[crônica] Porta sem aldrava I

Fones 04

Fones Expressivos, Rodrigo Hipólito. Ilustração, 2014. Desenho com linhas vermelhas finas sobre fundo rosa. À esquerda, busto de figura humana com cabeça oval, sem nariz, olhos e boca como pontos, vestindo camisa de mangas longas, segura uma caneta em uma mão e usa fones grandes, conectados por um fio à uma vitrola, do lado direito da imagem, vista de perfil, sobre uma mesa indicada com poucas linhas.

Texto de Rodrigo Hipólito

Depois de medições detalhadas, observadas por especialistas da sonoplastia doméstica, conclui que o chiado dos LP’s é idêntico ao chiado das minhas defeituosas caixas de som, plugadas por USB. O chiado que vem da vitrola cria uma ambientação simultaneamente vaga e profunda. O chiado transmitido pelos alto falantes baratos, ao lado do teclado, é exasperante e impede o pleno desenvolvimento da melodia.

A disputa entre presente e passado é um corvejar enjoativo. Como intitular desenhos e fotografias, ou fotografias de desenhos, feitos com displicente artesania para serem dispensados na árida web, quando o HD externo se debate por um espaço de respiro?

Atado à catalogação das unhas roídas, melhor seria que as letras fossem escritas diretamente no outdoor, para serem corroídas pela poeira de ferro e lavadas pela chuva escura.

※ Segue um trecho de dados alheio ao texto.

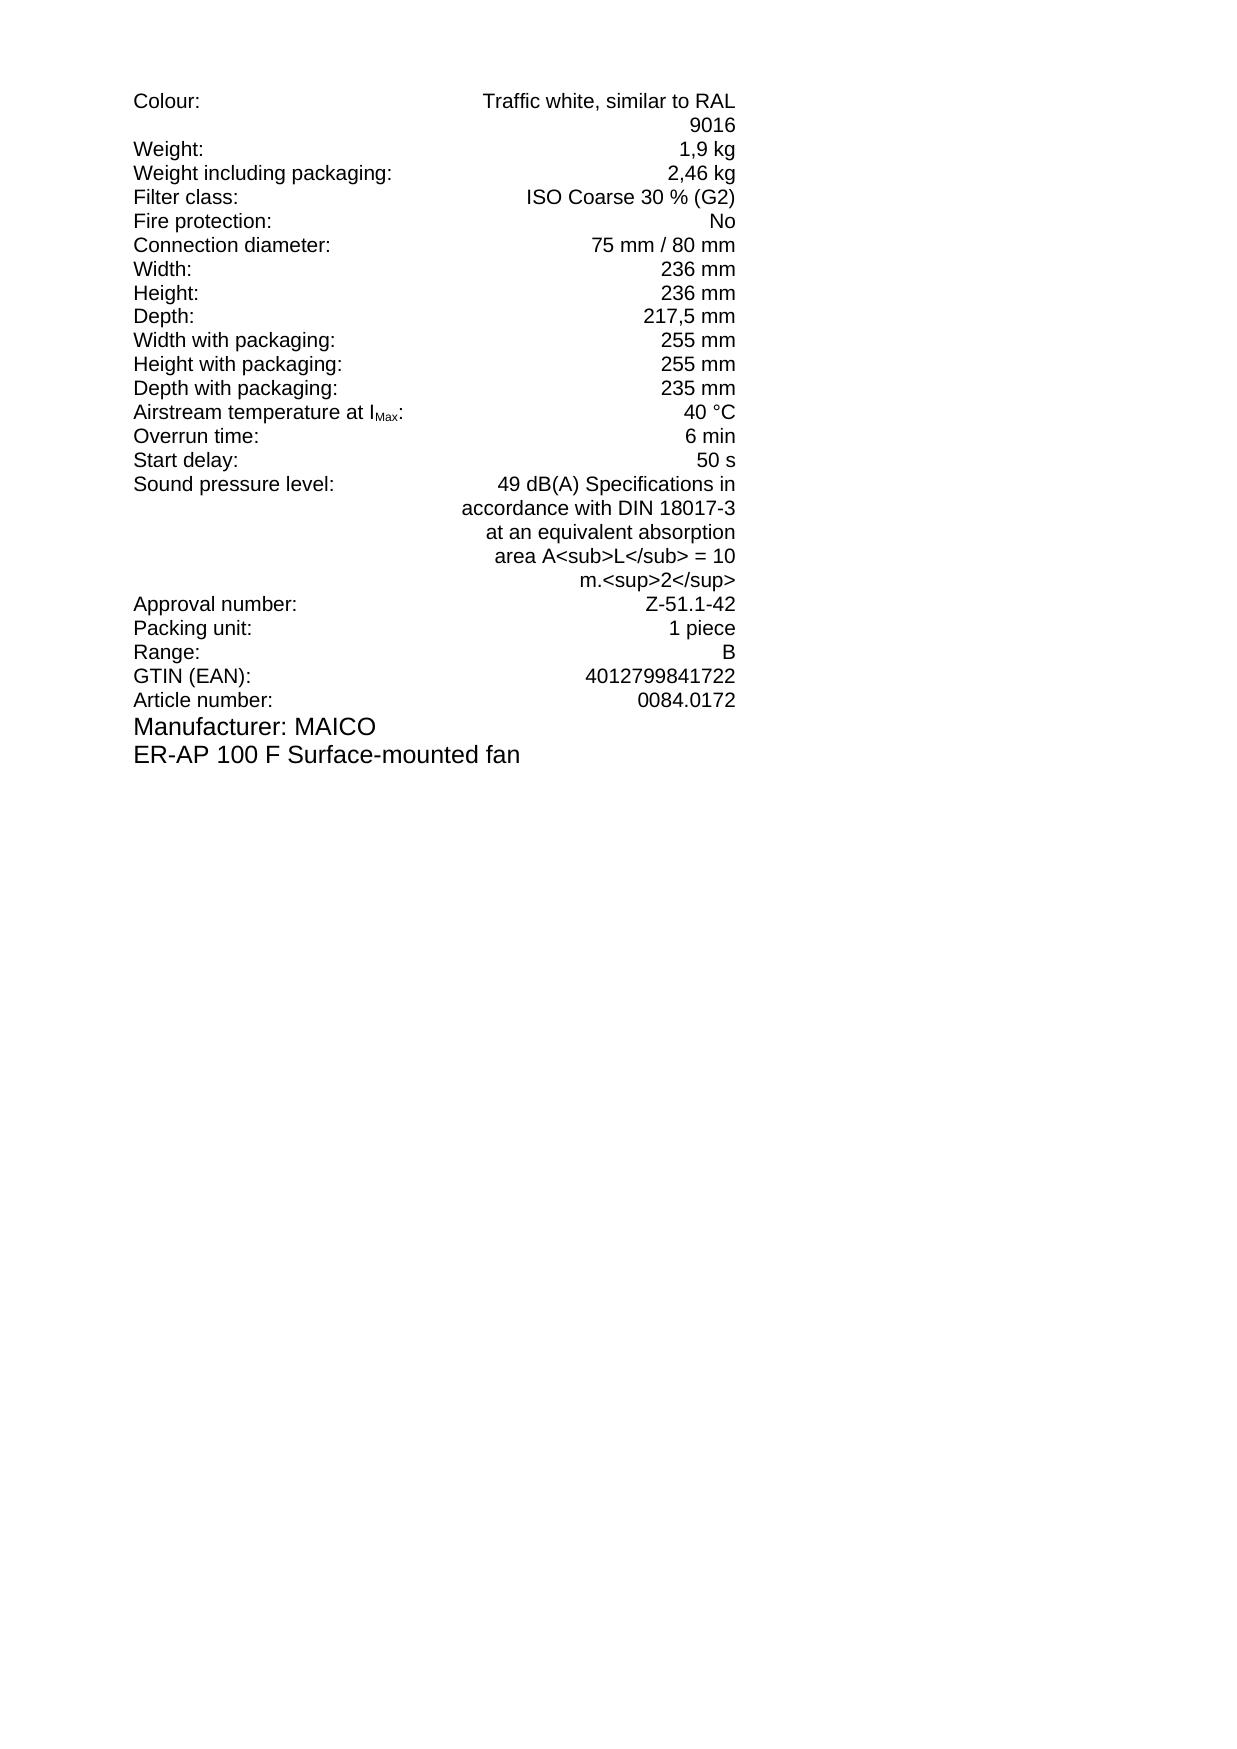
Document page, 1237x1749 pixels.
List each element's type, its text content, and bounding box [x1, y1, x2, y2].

table_cell 1 piece [434, 616, 747, 640]
table_cell Filter class: [122, 185, 434, 208]
table_cell Article number: [122, 688, 434, 712]
table_cell No [434, 209, 747, 232]
table_cell 4012799841722 [434, 664, 747, 688]
table_cell 50 s [434, 448, 747, 472]
table_cell 236 mm [434, 280, 747, 304]
table_cell Depth: [122, 304, 434, 328]
table_cell 236 mm [434, 256, 747, 280]
table_cell Approval number: [122, 592, 434, 616]
table_cell B [434, 640, 747, 664]
table_cell Connection diameter: [122, 233, 434, 256]
table_cell Colour: [122, 89, 434, 137]
table_cell ISO Coarse 30 % (G2) [434, 185, 747, 208]
table_cell Airstream temperature at IMax: [122, 400, 434, 424]
table_cell Traffic white, similar to RAL 9016 [434, 89, 747, 137]
table_cell 2,46 kg [434, 161, 747, 184]
table_cell Start delay: [122, 448, 434, 472]
table_cell Width: [122, 256, 434, 280]
table_cell 49 dB(A) Specifications in accordance with DIN 18017-3 at an equivalent absorption area A<sub>L</sub> = 10 m.<sup>2</sup> [434, 472, 747, 592]
table_cell Fire protection: [122, 209, 434, 232]
table_cell 40 °C [434, 400, 747, 424]
table_cell Overrun time: [122, 424, 434, 448]
table_cell Height: [122, 280, 434, 304]
table_cell 75 mm / 80 mm [434, 233, 747, 256]
table_cell Height with packaging: [122, 352, 434, 376]
table_cell 6 min [434, 424, 747, 448]
table_cell Weight including packaging: [122, 161, 434, 184]
table_cell Weight: [122, 137, 434, 161]
table_cell 1,9 kg [434, 137, 747, 161]
table_cell 255 mm [434, 328, 747, 352]
text ER-AP 100 F Surface-mounted fan [133, 740, 1148, 769]
table_cell 217,5 mm [434, 304, 747, 328]
table_cell 255 mm [434, 352, 747, 376]
table_cell Depth with packaging: [122, 376, 434, 400]
table_cell 235 mm [434, 376, 747, 400]
table_cell Range: [122, 640, 434, 664]
table_cell Width with packaging: [122, 328, 434, 352]
table_cell 0084.0172 [434, 688, 747, 712]
text Manufacturer: MAICO [133, 712, 1148, 740]
table_cell GTIN (EAN): [122, 664, 434, 688]
table_cell Packing unit: [122, 616, 434, 640]
table_cell Sound pressure level: [122, 472, 434, 592]
table_cell Z-51.1-42 [434, 592, 747, 616]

[há um anúncio, na tela ao lado, que convida para o download do extenso disco do Flaming Lips, lançado em LP]

Minha datilográfica só me serve enquanto posso escanear ou fotografar o resultado do papel ferido em alta definição. A mesma coisa acontece quando assumo o desejo de exibir a materialidade do papel na iluminação adequada e tecnicamente eficiente da sublime penumbra em galerias pós-modernas (embora eu não esteja certo de que elas realmente já tenham existido).

Se todos já nascemos anacrônicos e é impraticável acompanhar a acelerada mudança de gerações, vou baixar o disco gravado para ser disco e esperar que isso dê sentido ao chiado dos alto-falantes com defeito.